DESCRIPTION OF THE TASK ▸
Provide the material again, with every line intact and exact.

++++ STUDY MATERIAL

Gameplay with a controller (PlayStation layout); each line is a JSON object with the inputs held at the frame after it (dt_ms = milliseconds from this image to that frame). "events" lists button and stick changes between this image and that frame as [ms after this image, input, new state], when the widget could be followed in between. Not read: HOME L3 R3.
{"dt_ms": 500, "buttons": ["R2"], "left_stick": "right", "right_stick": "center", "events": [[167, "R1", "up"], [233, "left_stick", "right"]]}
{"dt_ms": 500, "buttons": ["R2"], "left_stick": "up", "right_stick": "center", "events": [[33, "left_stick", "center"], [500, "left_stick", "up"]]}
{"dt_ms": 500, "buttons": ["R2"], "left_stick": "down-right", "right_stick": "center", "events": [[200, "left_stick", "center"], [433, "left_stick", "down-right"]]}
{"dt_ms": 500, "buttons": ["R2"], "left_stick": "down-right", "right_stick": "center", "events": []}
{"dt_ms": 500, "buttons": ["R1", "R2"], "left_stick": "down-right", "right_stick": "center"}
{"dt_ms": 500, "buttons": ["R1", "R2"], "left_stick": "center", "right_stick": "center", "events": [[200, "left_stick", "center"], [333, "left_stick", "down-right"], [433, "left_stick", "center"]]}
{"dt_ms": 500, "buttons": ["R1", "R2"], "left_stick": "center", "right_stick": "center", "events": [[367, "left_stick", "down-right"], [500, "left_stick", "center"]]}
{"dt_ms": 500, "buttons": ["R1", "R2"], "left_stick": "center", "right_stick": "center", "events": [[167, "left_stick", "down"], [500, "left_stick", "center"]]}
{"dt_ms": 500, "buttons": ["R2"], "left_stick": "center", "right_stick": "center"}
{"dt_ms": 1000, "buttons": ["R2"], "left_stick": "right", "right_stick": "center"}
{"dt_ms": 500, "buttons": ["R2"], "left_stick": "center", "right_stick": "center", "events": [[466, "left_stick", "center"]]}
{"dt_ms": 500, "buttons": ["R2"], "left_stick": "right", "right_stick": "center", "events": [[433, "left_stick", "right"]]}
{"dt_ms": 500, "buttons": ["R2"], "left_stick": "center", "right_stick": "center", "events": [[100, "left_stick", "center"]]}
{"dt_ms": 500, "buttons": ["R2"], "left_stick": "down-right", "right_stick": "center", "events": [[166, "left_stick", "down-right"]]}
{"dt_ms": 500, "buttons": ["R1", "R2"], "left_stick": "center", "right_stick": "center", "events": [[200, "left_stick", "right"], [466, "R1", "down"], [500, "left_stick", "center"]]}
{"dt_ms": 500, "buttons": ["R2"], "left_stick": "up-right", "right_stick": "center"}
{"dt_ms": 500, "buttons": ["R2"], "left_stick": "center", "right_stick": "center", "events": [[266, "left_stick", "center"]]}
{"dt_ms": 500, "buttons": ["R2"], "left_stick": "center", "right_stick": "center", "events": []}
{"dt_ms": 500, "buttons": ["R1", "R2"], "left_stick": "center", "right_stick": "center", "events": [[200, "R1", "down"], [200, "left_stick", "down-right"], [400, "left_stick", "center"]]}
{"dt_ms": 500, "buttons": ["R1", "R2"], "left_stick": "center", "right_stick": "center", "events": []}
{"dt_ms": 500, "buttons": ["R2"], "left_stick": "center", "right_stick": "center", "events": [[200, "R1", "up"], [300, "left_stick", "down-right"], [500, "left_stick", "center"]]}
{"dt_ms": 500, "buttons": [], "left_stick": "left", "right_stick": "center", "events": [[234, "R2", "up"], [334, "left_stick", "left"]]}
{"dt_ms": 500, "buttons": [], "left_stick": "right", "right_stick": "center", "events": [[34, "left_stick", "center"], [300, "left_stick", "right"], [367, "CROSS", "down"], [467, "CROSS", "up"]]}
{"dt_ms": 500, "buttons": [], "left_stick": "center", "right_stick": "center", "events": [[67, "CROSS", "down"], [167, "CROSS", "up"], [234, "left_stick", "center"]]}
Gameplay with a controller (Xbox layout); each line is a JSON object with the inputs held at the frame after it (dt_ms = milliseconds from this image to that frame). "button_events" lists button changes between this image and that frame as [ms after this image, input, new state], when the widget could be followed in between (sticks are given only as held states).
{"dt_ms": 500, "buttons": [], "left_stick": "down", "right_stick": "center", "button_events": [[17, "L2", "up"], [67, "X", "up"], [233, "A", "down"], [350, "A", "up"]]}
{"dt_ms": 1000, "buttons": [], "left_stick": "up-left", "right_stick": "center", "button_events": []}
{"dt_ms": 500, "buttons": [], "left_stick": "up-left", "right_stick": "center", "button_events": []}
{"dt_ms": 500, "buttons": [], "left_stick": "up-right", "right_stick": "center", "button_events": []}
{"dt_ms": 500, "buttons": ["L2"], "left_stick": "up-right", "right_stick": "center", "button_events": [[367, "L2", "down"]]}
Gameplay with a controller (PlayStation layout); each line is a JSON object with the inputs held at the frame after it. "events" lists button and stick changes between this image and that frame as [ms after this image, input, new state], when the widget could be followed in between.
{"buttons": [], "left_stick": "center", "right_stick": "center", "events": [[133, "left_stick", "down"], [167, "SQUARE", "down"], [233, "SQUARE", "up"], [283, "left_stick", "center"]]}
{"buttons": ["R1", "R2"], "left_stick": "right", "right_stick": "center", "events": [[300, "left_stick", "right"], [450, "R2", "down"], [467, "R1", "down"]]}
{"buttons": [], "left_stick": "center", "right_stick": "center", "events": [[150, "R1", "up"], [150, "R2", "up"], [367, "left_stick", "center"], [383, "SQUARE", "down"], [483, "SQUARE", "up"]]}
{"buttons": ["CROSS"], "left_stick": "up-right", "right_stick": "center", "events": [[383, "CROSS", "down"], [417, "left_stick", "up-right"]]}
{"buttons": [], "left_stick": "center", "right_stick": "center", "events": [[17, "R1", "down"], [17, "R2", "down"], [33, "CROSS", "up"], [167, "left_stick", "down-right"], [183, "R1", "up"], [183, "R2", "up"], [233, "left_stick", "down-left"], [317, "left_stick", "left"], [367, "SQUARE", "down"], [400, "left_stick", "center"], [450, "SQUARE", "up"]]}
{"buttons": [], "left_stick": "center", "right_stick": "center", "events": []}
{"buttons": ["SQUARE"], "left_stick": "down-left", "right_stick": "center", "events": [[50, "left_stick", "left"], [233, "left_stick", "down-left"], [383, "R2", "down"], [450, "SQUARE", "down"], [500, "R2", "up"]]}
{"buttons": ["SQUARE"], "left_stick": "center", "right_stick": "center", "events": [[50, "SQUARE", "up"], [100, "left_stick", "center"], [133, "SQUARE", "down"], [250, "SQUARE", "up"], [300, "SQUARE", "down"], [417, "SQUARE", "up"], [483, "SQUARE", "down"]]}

++++++++

PROBLEM SOLUTION ▸
Gameplay with a controller (PlayStation layout); each line is a JSON object with the inputs held at the frame after it (dt_ms = milliseconds from this image to that frame). "events" lists button and stick changes between this image and that frame as [ms after this image, input, new state], when the widget could be followed in between. Not read: HOME L3 R3.
{"dt_ms": 500, "buttons": ["R2"], "left_stick": "right", "right_stick": "center", "events": [[167, "R1", "up"], [233, "left_stick", "right"]]}
{"dt_ms": 500, "buttons": ["R2"], "left_stick": "up", "right_stick": "center", "events": [[33, "left_stick", "center"], [500, "left_stick", "up"]]}
{"dt_ms": 500, "buttons": ["R2"], "left_stick": "down-right", "right_stick": "center", "events": [[200, "left_stick", "center"], [433, "left_stick", "down-right"]]}
{"dt_ms": 500, "buttons": ["R2"], "left_stick": "down-right", "right_stick": "center", "events": []}
{"dt_ms": 500, "buttons": ["R1", "R2"], "left_stick": "down-right", "right_stick": "center"}
{"dt_ms": 500, "buttons": ["R1", "R2"], "left_stick": "center", "right_stick": "center", "events": [[200, "left_stick", "center"], [333, "left_stick", "down-right"], [433, "left_stick", "center"]]}
{"dt_ms": 500, "buttons": ["R1", "R2"], "left_stick": "center", "right_stick": "center", "events": [[367, "left_stick", "down-right"], [500, "left_stick", "center"]]}
{"dt_ms": 500, "buttons": ["R1", "R2"], "left_stick": "center", "right_stick": "center", "events": [[167, "left_stick", "down"], [500, "left_stick", "center"]]}
{"dt_ms": 500, "buttons": ["R2"], "left_stick": "center", "right_stick": "center"}
{"dt_ms": 1000, "buttons": ["R2"], "left_stick": "right", "right_stick": "center"}
{"dt_ms": 500, "buttons": ["R2"], "left_stick": "center", "right_stick": "center", "events": [[466, "left_stick", "center"]]}
{"dt_ms": 500, "buttons": ["R2"], "left_stick": "right", "right_stick": "center", "events": [[433, "left_stick", "right"]]}
{"dt_ms": 500, "buttons": ["R2"], "left_stick": "center", "right_stick": "center", "events": [[100, "left_stick", "center"]]}
{"dt_ms": 500, "buttons": ["R2"], "left_stick": "down-right", "right_stick": "center", "events": [[166, "left_stick", "down-right"]]}
{"dt_ms": 500, "buttons": ["R1", "R2"], "left_stick": "center", "right_stick": "center", "events": [[200, "left_stick", "right"], [466, "R1", "down"], [500, "left_stick", "center"]]}
{"dt_ms": 500, "buttons": ["R2"], "left_stick": "up-right", "right_stick": "center"}
{"dt_ms": 500, "buttons": ["R2"], "left_stick": "center", "right_stick": "center", "events": [[266, "left_stick", "center"]]}
{"dt_ms": 500, "buttons": ["R2"], "left_stick": "center", "right_stick": "center", "events": []}
{"dt_ms": 500, "buttons": ["R1", "R2"], "left_stick": "center", "right_stick": "center", "events": [[200, "R1", "down"], [200, "left_stick", "down-right"], [400, "left_stick", "center"]]}
{"dt_ms": 500, "buttons": ["R1", "R2"], "left_stick": "center", "right_stick": "center", "events": []}
{"dt_ms": 500, "buttons": ["R2"], "left_stick": "center", "right_stick": "center", "events": [[200, "R1", "up"], [300, "left_stick", "down-right"], [500, "left_stick", "center"]]}
{"dt_ms": 500, "buttons": [], "left_stick": "left", "right_stick": "center", "events": [[234, "R2", "up"], [334, "left_stick", "left"]]}
{"dt_ms": 500, "buttons": [], "left_stick": "right", "right_stick": "center", "events": [[34, "left_stick", "center"], [300, "left_stick", "right"], [367, "CROSS", "down"], [467, "CROSS", "up"]]}
{"dt_ms": 500, "buttons": [], "left_stick": "center", "right_stick": "center", "events": [[67, "CROSS", "down"], [167, "CROSS", "up"], [234, "left_stick", "center"]]}
Gameplay with a controller (Xbox layout); each line is a JSON object with the inputs held at the frame after it (dt_ms = milliseconds from this image to that frame). "button_events" lists button changes between this image and that frame as [ms after this image, input, new state], when the widget could be followed in between (sticks are given only as held states).
{"dt_ms": 500, "buttons": [], "left_stick": "down", "right_stick": "center", "button_events": [[17, "L2", "up"], [67, "X", "up"], [233, "A", "down"], [350, "A", "up"]]}
{"dt_ms": 1000, "buttons": [], "left_stick": "up-left", "right_stick": "center", "button_events": []}
{"dt_ms": 500, "buttons": [], "left_stick": "up-left", "right_stick": "center", "button_events": []}
{"dt_ms": 500, "buttons": [], "left_stick": "up-right", "right_stick": "center", "button_events": []}
{"dt_ms": 500, "buttons": ["L2"], "left_stick": "up-right", "right_stick": "center", "button_events": [[367, "L2", "down"]]}
Gameplay with a controller (PlayStation layout); each line is a JSON object with the inputs held at the frame after it. "events" lists button and stick changes between this image and that frame as [ms after this image, input, new state], when the widget could be followed in between.
{"buttons": [], "left_stick": "center", "right_stick": "center", "events": [[133, "left_stick", "down"], [167, "SQUARE", "down"], [233, "SQUARE", "up"], [283, "left_stick", "center"]]}
{"buttons": ["R1", "R2"], "left_stick": "right", "right_stick": "center", "events": [[300, "left_stick", "right"], [450, "R2", "down"], [467, "R1", "down"]]}
{"buttons": [], "left_stick": "center", "right_stick": "center", "events": [[150, "R1", "up"], [150, "R2", "up"], [367, "left_stick", "center"], [383, "SQUARE", "down"], [483, "SQUARE", "up"]]}
{"buttons": ["CROSS"], "left_stick": "up-right", "right_stick": "center", "events": [[383, "CROSS", "down"], [417, "left_stick", "up-right"]]}
{"buttons": [], "left_stick": "center", "right_stick": "center", "events": [[17, "R1", "down"], [17, "R2", "down"], [33, "CROSS", "up"], [167, "left_stick", "down-right"], [183, "R1", "up"], [183, "R2", "up"], [233, "left_stick", "down-left"], [317, "left_stick", "left"], [367, "SQUARE", "down"], [400, "left_stick", "center"], [450, "SQUARE", "up"]]}
{"buttons": [], "left_stick": "center", "right_stick": "center", "events": []}
{"buttons": ["SQUARE"], "left_stick": "down-left", "right_stick": "center", "events": [[50, "left_stick", "left"], [233, "left_stick", "down-left"], [383, "R2", "down"], [450, "SQUARE", "down"], [500, "R2", "up"]]}
{"buttons": ["SQUARE"], "left_stick": "center", "right_stick": "center", "events": [[50, "SQUARE", "up"], [100, "left_stick", "center"], [133, "SQUARE", "down"], [250, "SQUARE", "up"], [300, "SQUARE", "down"], [417, "SQUARE", "up"], [483, "SQUARE", "down"]]}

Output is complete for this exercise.